El 13 de agosto, Hitler se reunió: por la mañana, con Papen y Schleicher; y por la tarde con Hindenburg. Scheicher le dijo que apoyaba un gobierno autoritario, pero le dijo a Hitler que mejor haría aceptando un papel menos importante que canciller. Papen, al fin y al cabo un nenaza, se metió bajo las faldas de Hindenburg, y argumentó que era el presidente quien no quería ningún canciller de partido ahora mismo. Así las cosas, le ofreció a Hitler ser vicecanciller. Hitler contestó diciendo que lo quería todo, que se dejasen de maricadas ya.

A las cuatro y cuarto de la tarde, Hitler estaba en el palacio presidencial, donde tenía cita para hacerse las uñas.
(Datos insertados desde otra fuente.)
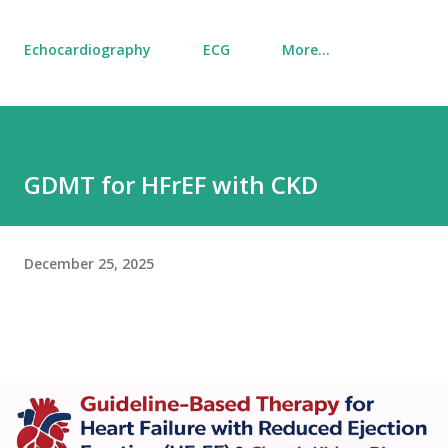
Echocardiography
ECG
More…
GDMT for HFrEF with CKD
December 25, 2025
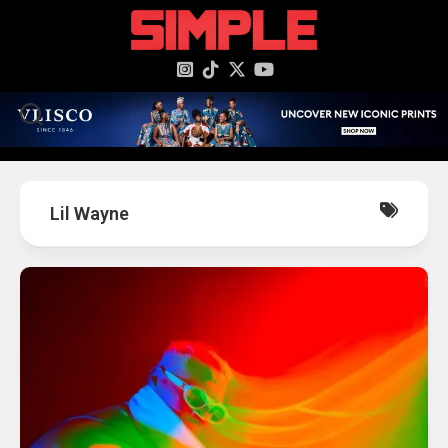
content
Lil Wayne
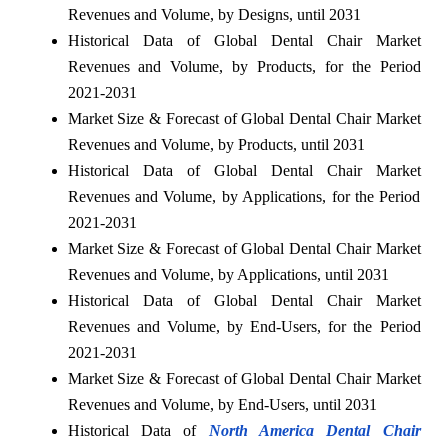
Revenues and Volume, by Designs, until 2031
Historical Data of Global Dental Chair Market
Revenues and Volume, by Products, for the Period
2021-2031
Market Size & Forecast of Global Dental Chair Market
Revenues and Volume, by Products, until 2031
Historical Data of Global Dental Chair Market
Revenues and Volume, by Applications, for the Period
2021-2031
Market Size & Forecast of Global Dental Chair Market
Revenues and Volume, by Applications, until 2031
Historical Data of Global Dental Chair Market
Revenues and Volume, by End-Users, for the Period
2021-2031
Market Size & Forecast of Global Dental Chair Market
Revenues and Volume, by End-Users, until 2031
Historical Data of
North America Dental Chair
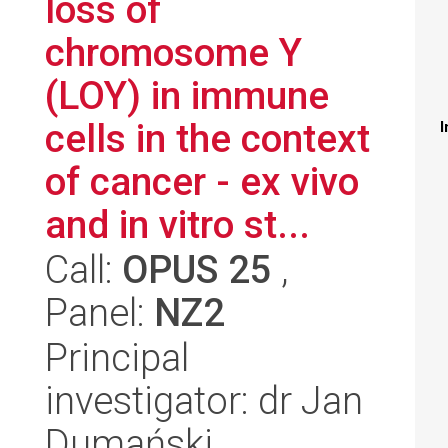
loss of
chromosome Y
(LOY) in immune
cells in the context
I
of cancer - ex vivo
and in vitro st...
Call:
OPUS 25
,
Panel:
NZ2
Principal
investigator: dr Jan
Dumański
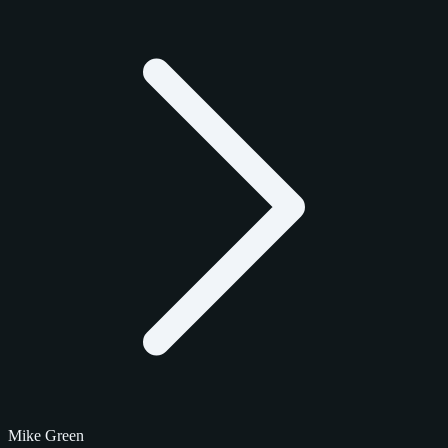
Mike Green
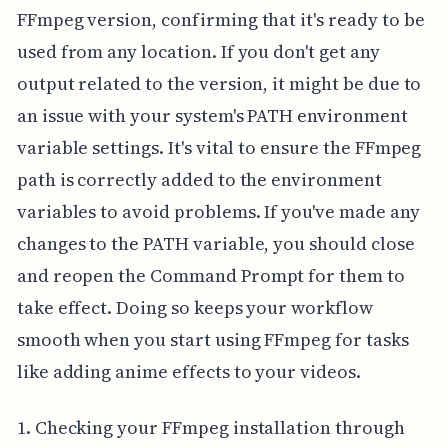
FFmpeg version, confirming that it's ready to be
used from any location. If you don't get any
output related to the version, it might be due to
an issue with your system's PATH environment
variable settings. It's vital to ensure the FFmpeg
path is correctly added to the environment
variables to avoid problems. If you've made any
changes to the PATH variable, you should close
and reopen the Command Prompt for them to
take effect. Doing so keeps your workflow
smooth when you start using FFmpeg for tasks
like adding anime effects to your videos.
1. Checking your FFmpeg installation through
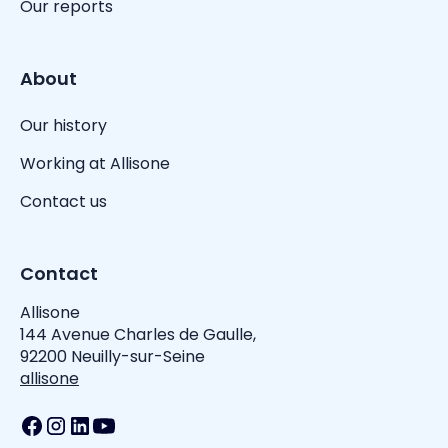
Our reports
About
Our history
Working at Allisone
Contact us
Contact
Allisone
144 Avenue Charles de Gaulle,
92200 Neuilly-sur-Seine
allisone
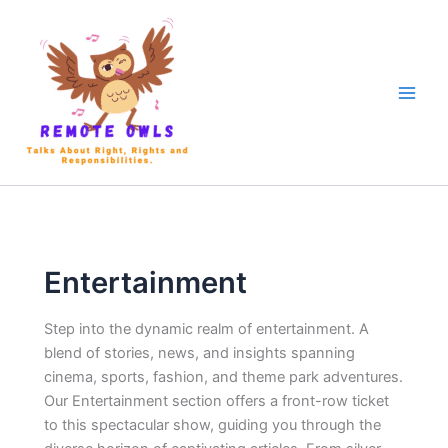
Entertainment
Step into the dynamic realm of
entertainment. A
blend of stories, news, and insights spanning
cinema, sports, fashion, and theme park adventures.
Our Entertainment section offers a front-row ticket
to this spectacular show, guiding you through the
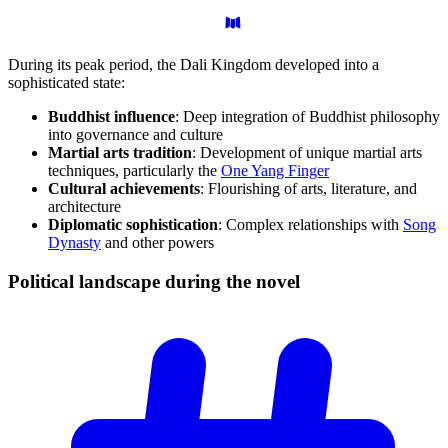
During its peak period, the Dali Kingdom developed into a
sophisticated state:
Buddhist influence
: Deep integration of Buddhist philosophy
into governance and culture
Martial arts tradition
: Development of unique martial arts
techniques, particularly the
One Yang Finger
Cultural achievements
: Flourishing of arts, literature, and
architecture
Diplomatic sophistication
: Complex relationships with
Song
Dynasty
and other powers
Political landscape during the
novel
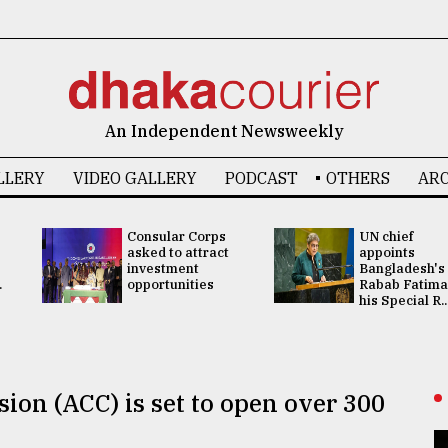
An Independent Newsweekly
LLERY
VIDEO GALLERY
PODCAST
OTHERS
ARC
Consular Corps
UN chief
asked to attract
appoints
investment
Bangladesh's
.
opportunities
Rabab Fatima
his Special R..
on (ACC) is set to open over 300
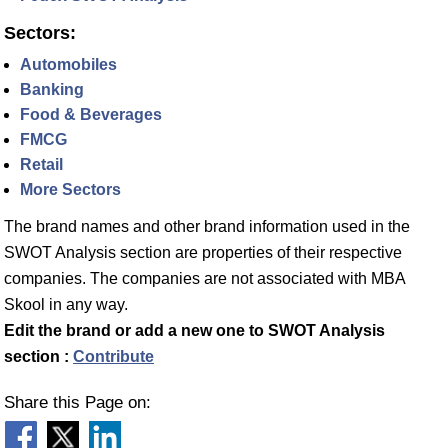
Sectors:
Automobiles
Banking
Food & Beverages
FMCG
Retail
More Sectors
The brand names and other brand information used in the
SWOT Analysis section are properties of their respective
companies. The companies are not associated with MBA
Skool in any way.
Edit the brand or add a new one to SWOT Analysis
section :
Contribute
Share this Page on:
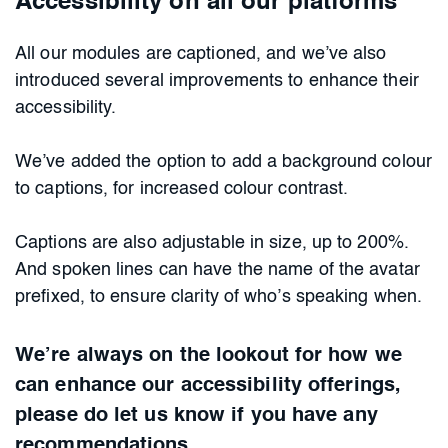
Accessibility on all our platforms
All our modules are captioned, and we’ve also
introduced several improvements to enhance their
accessibility.
We’ve added the option to add a background colour
to captions, for increased colour contrast.
Captions are also adjustable in size, up to 200%.
And spoken lines can have the name of the avatar
prefixed, to ensure clarity of who’s speaking when.
We’re always on the lookout for how we
can enhance our accessibility offerings,
please do let us know if you have any
recommendations.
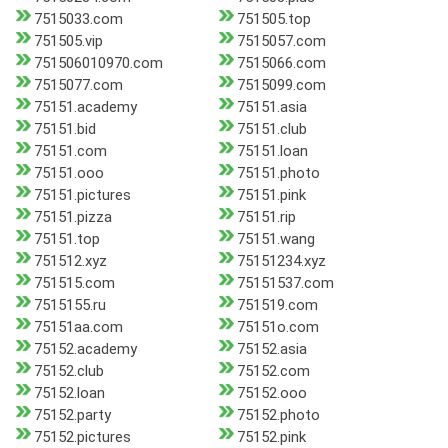
7515033.com
751505.top
751505.vip
7515057.com
751506010970.com
7515066.com
7515077.com
7515099.com
75151.academy
75151.asia
75151.bid
75151.club
75151.com
75151.loan
75151.ooo
75151.photo
75151.pictures
75151.pink
75151.pizza
75151.rip
75151.top
75151.wang
751512.xyz
75151234.xyz
751515.com
75151537.com
7515155.ru
751519.com
75151aa.com
75151o.com
75152.academy
75152.asia
75152.club
75152.com
75152.loan
75152.ooo
75152.party
75152.photo
75152.pictures
75152.pink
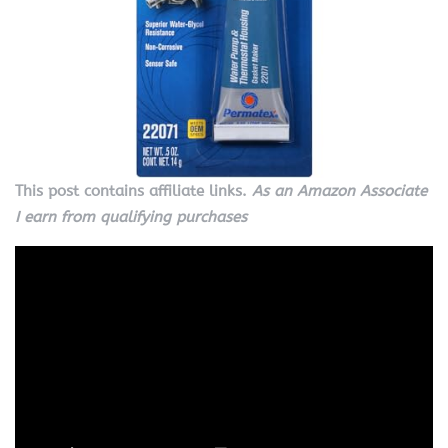
This post contains affiliate links.
As an Amazon Associate
I earn from qualifying purchases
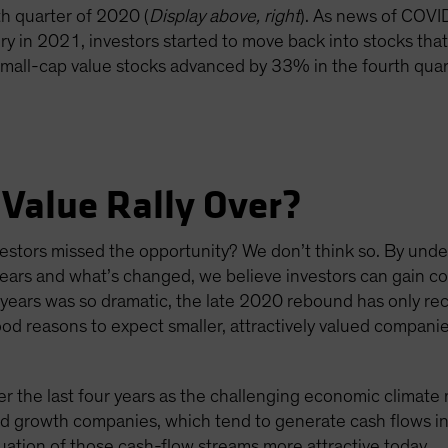
th quarter of 2020 (
Display above, right
). As news of COVI
 in 2021, investors started to move back into stocks that
 small-cap value stocks advanced by 33% in the fourth qua
 Value Rally Over?
nvestors missed the opportunity? We don’t think so. By und
ears and what’s changed, we believe investors can gain con
 years was so dramatic, the late 2020 rebound has only re
d reasons to expect smaller, attractively valued compani
the last four years as the challenging economic climate
ed growth companies, which tend to generate cash flows in
uation of those cash-flow streams more attractive today.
El lugar estaba completamente rodeado de peña, que había acudido allí convencida (por Göbels) de que iba a ser nombrado canciller. Acudió Hitler escoltado por Wilhelm Frick y Ernst Röhm. En el encuentro estuvo también Otto Meissner, el secretario del presidente. Apenas hablaron 20 minutos. Hindenburg le reprochó a Hitler no haber mantenido su promesa de tolerar un gobierno Papen, y le preguntó si entraría en un Ejecutivo dirigido por el canciller actual. Hitler le dijo que ni de puta coña. Hindenburg contestó diciendo que había resuelto no darle el poder a un líder de partido, y terminó la entrevista de la forma más suave y sonriente de que fue capaz.

En ese momento, Joey Zasa entró en la sala y dijo aquello de:  I say to all of you, I have been treated this day, with no respect. (...) Good. You will not give, I'll take!